For most homes the Wi-Fi router is the starting point for a home network.
As you start down the path of home automation your Wi-Fi router becomes more important as it is the backbone for connectivity.
Chances are your ISP (Internet Service Provider) gave you a 'free' one for signing on with them. A lot of the time these routers are fit for purpose and do a reasonable job of letting you surf the net, send a receive emails and stream a bit of TV. But most of the time these routers are the best cheapest routers available and sometimes just the plain cheapest.
As I said earlier cheap isn't always bad but cheap is usually more prone to issues such as poor Wi-Fi performance, less range, instability and loss of connection often requiring reboots.
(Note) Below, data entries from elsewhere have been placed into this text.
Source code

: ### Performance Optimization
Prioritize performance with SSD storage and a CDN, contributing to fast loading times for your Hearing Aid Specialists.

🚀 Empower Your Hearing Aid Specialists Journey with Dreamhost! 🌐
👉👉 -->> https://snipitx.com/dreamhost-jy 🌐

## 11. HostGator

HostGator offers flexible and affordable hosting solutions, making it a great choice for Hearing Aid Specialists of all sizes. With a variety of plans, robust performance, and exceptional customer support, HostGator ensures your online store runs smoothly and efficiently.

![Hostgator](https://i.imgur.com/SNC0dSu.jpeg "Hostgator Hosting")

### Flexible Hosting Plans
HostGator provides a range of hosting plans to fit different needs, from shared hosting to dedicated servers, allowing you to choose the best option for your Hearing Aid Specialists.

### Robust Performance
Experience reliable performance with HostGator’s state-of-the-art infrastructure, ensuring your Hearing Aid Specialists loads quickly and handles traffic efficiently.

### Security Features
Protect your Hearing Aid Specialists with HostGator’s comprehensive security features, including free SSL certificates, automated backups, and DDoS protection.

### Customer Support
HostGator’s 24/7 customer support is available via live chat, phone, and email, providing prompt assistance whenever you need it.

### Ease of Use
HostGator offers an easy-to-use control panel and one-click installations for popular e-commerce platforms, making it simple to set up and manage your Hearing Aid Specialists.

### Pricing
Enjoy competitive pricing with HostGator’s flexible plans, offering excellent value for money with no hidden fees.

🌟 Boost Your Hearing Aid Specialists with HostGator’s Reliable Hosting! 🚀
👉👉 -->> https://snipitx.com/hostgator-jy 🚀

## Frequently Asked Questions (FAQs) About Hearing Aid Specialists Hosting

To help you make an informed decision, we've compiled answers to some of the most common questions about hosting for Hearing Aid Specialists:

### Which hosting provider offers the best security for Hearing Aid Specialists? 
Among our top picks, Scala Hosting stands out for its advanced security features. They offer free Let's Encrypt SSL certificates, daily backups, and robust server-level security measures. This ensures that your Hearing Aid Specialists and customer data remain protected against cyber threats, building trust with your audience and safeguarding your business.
There could be a number of reasons for this including less capable cpu's, less RAM and less efficient antenna or transmit rates and/or even less capable software.
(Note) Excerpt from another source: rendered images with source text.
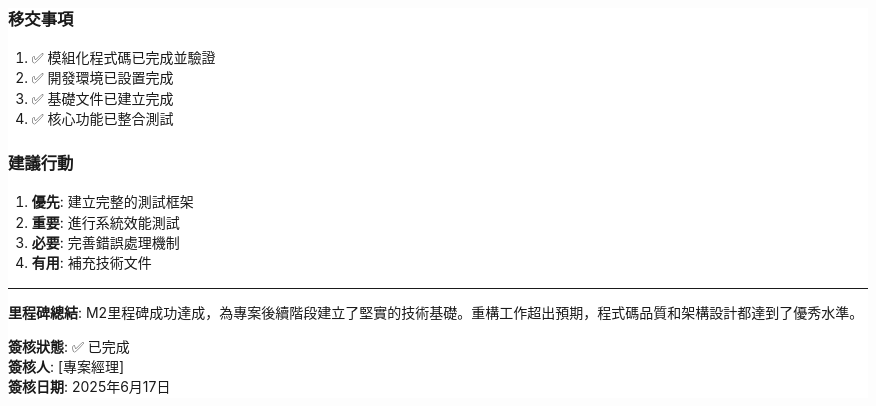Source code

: ### 移交事項
1. ✅ 模組化程式碼已完成並驗證
2. ✅ 開發環境已設置完成
3. ✅ 基礎文件已建立完成
4. ✅ 核心功能已整合測試

### 建議行動
1. **優先**: 建立完整的測試框架
2. **重要**: 進行系統效能測試
3. **必要**: 完善錯誤處理機制
4. **有用**: 補充技術文件

---

**里程碑總結**: M2里程碑成功達成，為專案後續階段建立了堅實的技術基礎。重構工作超出預期，程式碼品質和架構設計都達到了優秀水準。

**簽核狀態**: ✅ 已完成  
**簽核人**: [專案經理]  
**簽核日期**: 2025年6月17日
Over time you will find yourself adding more and more devices to your network, I touched on this in an earlier post Wi-Fi, ZigBee and Z-Wave which is best?, the theoretical maximum for Wi-Fi is around 250 devices but your network speeds may start to suffer before you get to that.
Your router is an 'always on' device that does a lot of work on a daily basis so it isn't going to last forever but you should at least get a couple of good years out of it before it needs a refresh or replacement. There is also the continual introduction of newer wireless standards with improved speed and coverage to consider.
Just as cheap isn't always bad expensive isn't always good and there are a lot in between.
I do recommend at the minimum upgrading your router from the one your ISP provided. There are plenty of recognised brands to choose from with great features like network attached storage, mesh, parental controls, smart technology and newer Wi-Fi 6 capability.
Some routers have a ton of customizable options that you can tweak and change if that's what you are in to while others will just do it all for you.
Do a little bit of research and figure out the features you want and need for the type of home you have and what you will be using it for.